Here’s a list of some great overview articles on important winter and holiday safety for pets!
- Winter Holiday Pet Poisons… Watch that snowglobe! (Pet Poison Helpline)
- 7 Things You Can Do To Make the Holidays Safer For Your Pet(American Veterinary Medical Association)
- Cold Weather Safety (American Veterinary Medical Association)
Additionally, here are some specific things we’d like to feature for you this year in our efforts to keep your pets safe and healthy!
There has been an increase in products that use the artificial sweetener xylitol, which can be incredibly toxic to dogs. (and real bad for cats too!) Even tiny amounts can cause poisoning, especially in small dogs. For something like sugar-free gums, depending on the xylitol content of the particular product, we are talking 3-4 pieces of gum in a small or medium sized dog! More peanut butters and diet foods are being made with this, so make sure to check the label before you “treat” your pets to any special holiday snacks!
This link has a large list of xylitol containing products!
Salt Dough Toxicity
Salt dough toxicity has also been in the news recently, and while this is an infrequently reported home poisoning risk, salt dough Christmas ornaments are certainly popular and prevalent! The amount of salt in these homemade doughs can cause severe toxicity, neurologic issues, and even death in some cases. If your dog or cat is an “unpicky” eater, and eats things he or she shouldn’t, make sure that these decorations are kept up high!
Poinsettias – good news!
This falls in the category of good news!
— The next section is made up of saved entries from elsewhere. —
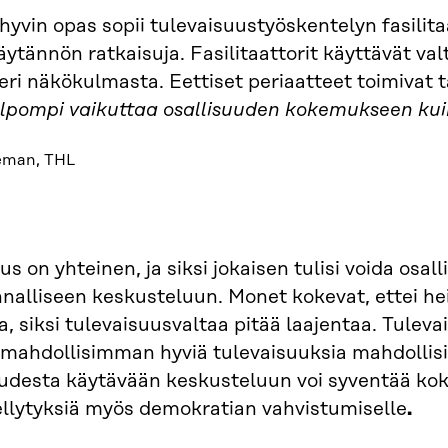
 hyvin opas sopii tulevaisuustyöskentelyn fasilitaa
käytännön ratkaisuja. Fasilitaattorit käyttävät val
ri näkökulmasta. Eettiset periaatteet toimivat 
lpompi vaikuttaa osallisuuden kokemukseen kuin 
eman, THL
us on yhteinen, ja siksi jokaisen tulisi voida osa
nalliseen keskusteluun. Monet kokevat, ettei h
, siksi tulevaisuusvaltaa pitää laajentaa. Tule
 mahdollisimman hyviä tulevaisuuksia mahdolli
uudesta käytävään keskusteluun voi syventää ko
llytyksiä myös demokratian vahvistumiselle
.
Poinsettias are one of the most commonly cited holiday hazards, and while your pets certainly shouldn’t go around chomping on them, the good news is that they are much less dangerous than other things on our watch list. Chewing a poinsettia is likely to result in some mouth and stomach irritation, but usually doesn’t cause lasting damage for your pet. All the same, it’s best to avoid letting your pets chew on these living decorations.
All of us here at Catlett Animal Hospital hope you have a very happy and safe holiday season 2015-2016!